- PROBLEMS TO SOLVE
**a)** In the report on the gate accident case, revise the stretch from "What followed was" through "Nothing was recorded." so that "verbal instructions" becomes "spoken instructions".
**b)** Carry on the report on the gate accident case from the point at which it stops.

===== EXTRACT PROVIDED =====

The court called the safety system "informal and undocumented" — the fix cost just $517
An employer allowed workers to manually operate 800-kilogram industrial gates for nearly two years without a documented safety system — until one fell on a worker.
The NSW District Court handed down findings on 8 April 2026 in SafeWork NSW v SMB Australia Car Transport Employment Pty Ltd; SafeWork NSW v SMB Australia Car Transport Pty Ltd; SafeWork NSW v Mytkowski [2026] NSWDC 90, a workplace safety prosecution that turned on failures most HR professionals would recognise: no written procedures, no adequate risk assessment, and no follow-through on repairs.
The facts were largely agreed. SMB Australia Car Transport Employment Pty Ltd employed about 11 workers at a vehicle storage yard in Seven Hills, western Sydney. The yard was operated by a related company, SMB Australia Car Transport Pty Ltd. Both entities were run by sole director Andrew Mytkowski.
In June 2020, a truck reversed into the site's southern sliding gate and knocked out the powered gate system. Each gate was approximately 11 metres long, nearly two metres high, and weighed approximately 800 kilograms. From that point on, workers opened and closed the gates by hand.
What followed was what the court described as an "informal and undocumented" system of work. No adequate risk assessment was done. No competent person was called in to assess the safety of manual operation. No safe work method statement was written. Workers were given verbal instructions only. Nothing was recorded.
On 24 March 2022, allocator Christopher Brajbisz was closing the northern gate alone early in the morning when its end stop failed. The gate overran its vertical supports and came down on top of him, pinning him against the concrete driveway for about three minutes. He suffered a fractured pelvis, an interior bladder wall injury, and rib and vertebrae fractures. He was 53 years old at the time.

===== DATA EXCERPTS =====

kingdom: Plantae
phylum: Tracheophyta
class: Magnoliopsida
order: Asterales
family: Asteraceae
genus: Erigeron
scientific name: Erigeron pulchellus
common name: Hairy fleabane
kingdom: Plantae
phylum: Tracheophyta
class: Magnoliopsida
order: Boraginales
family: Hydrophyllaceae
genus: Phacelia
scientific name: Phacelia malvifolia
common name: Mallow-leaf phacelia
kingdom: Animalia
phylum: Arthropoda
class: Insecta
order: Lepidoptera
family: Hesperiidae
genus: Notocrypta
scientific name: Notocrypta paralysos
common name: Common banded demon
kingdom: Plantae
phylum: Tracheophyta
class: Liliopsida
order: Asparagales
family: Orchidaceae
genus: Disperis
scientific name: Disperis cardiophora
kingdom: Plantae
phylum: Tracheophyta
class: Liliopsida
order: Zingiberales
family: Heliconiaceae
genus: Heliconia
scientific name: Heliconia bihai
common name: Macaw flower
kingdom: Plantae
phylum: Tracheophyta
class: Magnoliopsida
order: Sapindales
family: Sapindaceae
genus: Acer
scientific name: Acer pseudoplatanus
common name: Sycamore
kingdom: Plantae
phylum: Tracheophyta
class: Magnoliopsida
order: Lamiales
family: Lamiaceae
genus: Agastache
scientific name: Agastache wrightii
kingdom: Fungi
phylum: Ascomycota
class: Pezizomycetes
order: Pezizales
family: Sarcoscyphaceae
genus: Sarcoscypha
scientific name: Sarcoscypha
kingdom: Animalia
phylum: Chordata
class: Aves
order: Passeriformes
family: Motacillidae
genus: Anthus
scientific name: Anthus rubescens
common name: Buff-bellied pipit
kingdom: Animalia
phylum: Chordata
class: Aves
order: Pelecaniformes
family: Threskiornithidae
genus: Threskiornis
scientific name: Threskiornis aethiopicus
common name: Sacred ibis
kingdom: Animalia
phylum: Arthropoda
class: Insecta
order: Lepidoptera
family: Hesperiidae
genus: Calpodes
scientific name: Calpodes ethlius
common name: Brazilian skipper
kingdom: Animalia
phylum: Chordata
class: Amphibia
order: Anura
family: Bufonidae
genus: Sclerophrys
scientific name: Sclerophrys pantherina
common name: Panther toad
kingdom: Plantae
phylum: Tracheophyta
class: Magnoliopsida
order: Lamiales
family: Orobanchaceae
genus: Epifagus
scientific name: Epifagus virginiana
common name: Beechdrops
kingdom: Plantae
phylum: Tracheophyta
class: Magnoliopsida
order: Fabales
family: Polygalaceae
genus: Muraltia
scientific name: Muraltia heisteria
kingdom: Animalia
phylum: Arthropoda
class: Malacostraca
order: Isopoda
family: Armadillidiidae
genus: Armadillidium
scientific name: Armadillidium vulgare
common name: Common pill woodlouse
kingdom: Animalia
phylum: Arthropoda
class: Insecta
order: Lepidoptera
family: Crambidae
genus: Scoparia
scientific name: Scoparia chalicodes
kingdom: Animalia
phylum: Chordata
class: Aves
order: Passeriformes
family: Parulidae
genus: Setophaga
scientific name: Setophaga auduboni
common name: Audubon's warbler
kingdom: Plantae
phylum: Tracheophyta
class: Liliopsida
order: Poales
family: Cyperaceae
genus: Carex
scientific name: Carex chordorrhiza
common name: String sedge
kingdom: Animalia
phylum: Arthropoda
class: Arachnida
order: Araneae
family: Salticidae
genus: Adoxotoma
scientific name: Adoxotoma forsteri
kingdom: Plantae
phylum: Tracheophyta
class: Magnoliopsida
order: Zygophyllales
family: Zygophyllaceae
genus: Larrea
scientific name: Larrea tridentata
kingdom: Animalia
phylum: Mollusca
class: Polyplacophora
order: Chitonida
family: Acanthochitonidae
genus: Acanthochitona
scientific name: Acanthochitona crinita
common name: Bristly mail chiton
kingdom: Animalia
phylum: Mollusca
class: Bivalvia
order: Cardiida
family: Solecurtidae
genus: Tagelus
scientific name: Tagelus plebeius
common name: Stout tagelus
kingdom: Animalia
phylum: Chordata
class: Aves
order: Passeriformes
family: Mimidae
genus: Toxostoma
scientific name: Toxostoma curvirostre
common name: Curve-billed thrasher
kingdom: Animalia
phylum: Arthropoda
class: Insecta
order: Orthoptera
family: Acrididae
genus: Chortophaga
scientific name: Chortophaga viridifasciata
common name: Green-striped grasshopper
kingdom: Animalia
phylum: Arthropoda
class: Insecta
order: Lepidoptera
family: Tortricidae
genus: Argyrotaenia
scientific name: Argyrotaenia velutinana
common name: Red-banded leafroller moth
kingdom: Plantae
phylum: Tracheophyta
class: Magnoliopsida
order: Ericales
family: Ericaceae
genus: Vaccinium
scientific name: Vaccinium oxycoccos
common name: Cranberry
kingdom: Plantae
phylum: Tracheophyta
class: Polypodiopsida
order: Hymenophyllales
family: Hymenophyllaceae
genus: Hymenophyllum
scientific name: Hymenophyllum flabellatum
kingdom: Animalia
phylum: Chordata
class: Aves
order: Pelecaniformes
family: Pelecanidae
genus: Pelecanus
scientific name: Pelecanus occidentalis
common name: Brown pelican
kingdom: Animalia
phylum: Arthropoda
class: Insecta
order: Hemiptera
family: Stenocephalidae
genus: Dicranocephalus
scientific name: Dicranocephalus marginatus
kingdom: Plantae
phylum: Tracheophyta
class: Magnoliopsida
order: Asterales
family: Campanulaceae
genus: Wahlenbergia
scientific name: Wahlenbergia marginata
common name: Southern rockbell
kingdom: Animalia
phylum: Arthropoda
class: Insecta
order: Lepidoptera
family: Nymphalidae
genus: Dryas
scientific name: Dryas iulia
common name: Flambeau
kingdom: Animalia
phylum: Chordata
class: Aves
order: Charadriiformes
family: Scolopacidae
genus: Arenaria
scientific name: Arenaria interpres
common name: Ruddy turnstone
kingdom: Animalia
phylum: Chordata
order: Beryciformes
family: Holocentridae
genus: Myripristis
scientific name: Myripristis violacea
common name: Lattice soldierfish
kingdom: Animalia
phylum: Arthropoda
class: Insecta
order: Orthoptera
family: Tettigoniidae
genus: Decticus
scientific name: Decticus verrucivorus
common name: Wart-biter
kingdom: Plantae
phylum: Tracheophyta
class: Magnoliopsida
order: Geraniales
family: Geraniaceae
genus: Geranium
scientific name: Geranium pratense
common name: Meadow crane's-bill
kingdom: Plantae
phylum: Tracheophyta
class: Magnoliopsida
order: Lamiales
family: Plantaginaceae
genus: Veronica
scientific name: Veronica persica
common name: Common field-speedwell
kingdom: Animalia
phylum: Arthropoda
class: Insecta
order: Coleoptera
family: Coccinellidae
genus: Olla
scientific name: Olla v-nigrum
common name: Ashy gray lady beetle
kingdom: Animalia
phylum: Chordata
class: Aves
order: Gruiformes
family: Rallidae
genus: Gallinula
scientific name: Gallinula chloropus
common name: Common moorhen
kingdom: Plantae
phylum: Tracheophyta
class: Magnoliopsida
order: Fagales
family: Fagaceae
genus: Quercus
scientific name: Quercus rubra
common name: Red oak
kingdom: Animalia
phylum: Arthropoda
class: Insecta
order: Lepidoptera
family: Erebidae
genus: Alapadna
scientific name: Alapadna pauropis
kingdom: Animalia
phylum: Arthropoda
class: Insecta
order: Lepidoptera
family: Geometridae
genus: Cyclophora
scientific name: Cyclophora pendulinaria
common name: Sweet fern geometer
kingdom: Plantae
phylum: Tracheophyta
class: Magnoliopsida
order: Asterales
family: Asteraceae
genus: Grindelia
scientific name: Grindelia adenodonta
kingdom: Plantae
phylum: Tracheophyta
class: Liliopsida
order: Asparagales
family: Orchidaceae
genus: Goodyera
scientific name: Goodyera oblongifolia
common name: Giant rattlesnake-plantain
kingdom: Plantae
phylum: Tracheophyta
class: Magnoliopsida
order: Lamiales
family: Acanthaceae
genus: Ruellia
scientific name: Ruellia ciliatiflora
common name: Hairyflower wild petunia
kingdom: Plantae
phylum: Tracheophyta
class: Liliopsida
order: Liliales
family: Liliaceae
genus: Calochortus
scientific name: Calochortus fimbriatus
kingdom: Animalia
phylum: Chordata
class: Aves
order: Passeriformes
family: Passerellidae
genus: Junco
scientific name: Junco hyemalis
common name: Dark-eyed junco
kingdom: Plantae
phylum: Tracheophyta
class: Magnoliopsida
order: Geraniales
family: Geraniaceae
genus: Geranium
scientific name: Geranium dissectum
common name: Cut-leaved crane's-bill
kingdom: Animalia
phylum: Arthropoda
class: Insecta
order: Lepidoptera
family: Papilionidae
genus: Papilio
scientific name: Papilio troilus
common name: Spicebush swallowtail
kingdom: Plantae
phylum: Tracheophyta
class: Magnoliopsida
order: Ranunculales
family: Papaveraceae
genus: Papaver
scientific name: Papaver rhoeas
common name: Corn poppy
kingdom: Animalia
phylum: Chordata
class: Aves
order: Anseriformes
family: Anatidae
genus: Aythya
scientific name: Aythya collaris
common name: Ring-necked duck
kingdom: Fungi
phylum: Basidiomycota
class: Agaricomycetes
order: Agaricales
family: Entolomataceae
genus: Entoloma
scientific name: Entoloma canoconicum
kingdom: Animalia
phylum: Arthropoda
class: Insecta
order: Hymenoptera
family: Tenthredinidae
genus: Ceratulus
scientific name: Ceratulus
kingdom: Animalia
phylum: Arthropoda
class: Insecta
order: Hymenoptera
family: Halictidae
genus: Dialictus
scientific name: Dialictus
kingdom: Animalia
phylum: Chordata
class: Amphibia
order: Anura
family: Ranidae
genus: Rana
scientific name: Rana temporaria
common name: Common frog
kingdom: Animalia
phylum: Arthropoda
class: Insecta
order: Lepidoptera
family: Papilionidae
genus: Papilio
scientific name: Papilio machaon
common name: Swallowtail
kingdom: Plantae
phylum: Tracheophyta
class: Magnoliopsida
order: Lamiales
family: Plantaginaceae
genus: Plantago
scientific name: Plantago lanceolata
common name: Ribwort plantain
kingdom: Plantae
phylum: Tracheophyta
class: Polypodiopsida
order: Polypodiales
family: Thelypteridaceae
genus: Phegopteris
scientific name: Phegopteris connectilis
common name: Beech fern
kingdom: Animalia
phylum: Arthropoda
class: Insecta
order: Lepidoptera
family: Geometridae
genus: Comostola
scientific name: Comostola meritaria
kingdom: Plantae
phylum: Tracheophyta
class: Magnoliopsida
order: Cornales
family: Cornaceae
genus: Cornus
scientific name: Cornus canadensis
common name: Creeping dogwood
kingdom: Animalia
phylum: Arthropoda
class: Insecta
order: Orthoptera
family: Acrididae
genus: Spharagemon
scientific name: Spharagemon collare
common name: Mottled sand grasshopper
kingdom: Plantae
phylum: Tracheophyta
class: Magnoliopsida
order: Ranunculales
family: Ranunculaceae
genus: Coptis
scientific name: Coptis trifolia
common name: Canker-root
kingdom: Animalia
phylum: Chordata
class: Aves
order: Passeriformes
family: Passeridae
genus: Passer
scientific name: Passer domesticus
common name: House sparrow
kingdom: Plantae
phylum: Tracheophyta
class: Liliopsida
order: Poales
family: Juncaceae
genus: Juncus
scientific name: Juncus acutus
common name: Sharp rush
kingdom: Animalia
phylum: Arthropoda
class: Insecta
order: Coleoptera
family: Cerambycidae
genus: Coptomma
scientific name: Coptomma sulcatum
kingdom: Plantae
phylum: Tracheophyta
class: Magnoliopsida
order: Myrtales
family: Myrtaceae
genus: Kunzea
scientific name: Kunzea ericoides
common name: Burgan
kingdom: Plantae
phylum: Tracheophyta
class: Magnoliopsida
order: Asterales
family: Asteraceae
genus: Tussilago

=====

- REPLIES
**a)**
What followed was what the court described as an "informal and undocumented" system of work. No adequate risk assessment was done. No competent person was called in to assess the safety of manual operation. No safe work method statement was written. Workers were given spoken instructions only. Nothing was recorded.

**b)**
All three defendants pleaded guilty. SMB Employment was charged with failing its primary duty of care to workers. SMB Transport was charged with failing to ensure its fixtures and plant were safe. Mytkowski, as an officer of both companies, was charged with failing to exercise due diligence. The court found the breaches established and made detailed findings of fact. Sentencing is set for 12 August 2026.
What stands out is how little it would have cost to prevent the incident. After the gate fell, additional end stops were welded on for $517. The powered system was fully restored for $6,985. A documented monthly inspection program was put in place. These were not complex or expensive measures. They simply had not been done.
The court also noted that while COVID lockdowns made it difficult to get repair workers to the site during 2020 and much of 2021, those restrictions were lifted in October 2021. The gates remained damaged in March 2022. There was, the court found, no real evidence that efforts were made in that window to get the job done.
For HR leaders, this case is a sharp reminder. Verbal safety instructions, no matter how well-intentioned, are not enough. A system of work that exists only in people's heads is not a system at all. And when damaged equipment stays in service month after month because the repair keeps slipping down the list, the legal exposure compounds quietly until something goes wrong.
The fixes were small. The consequences were not.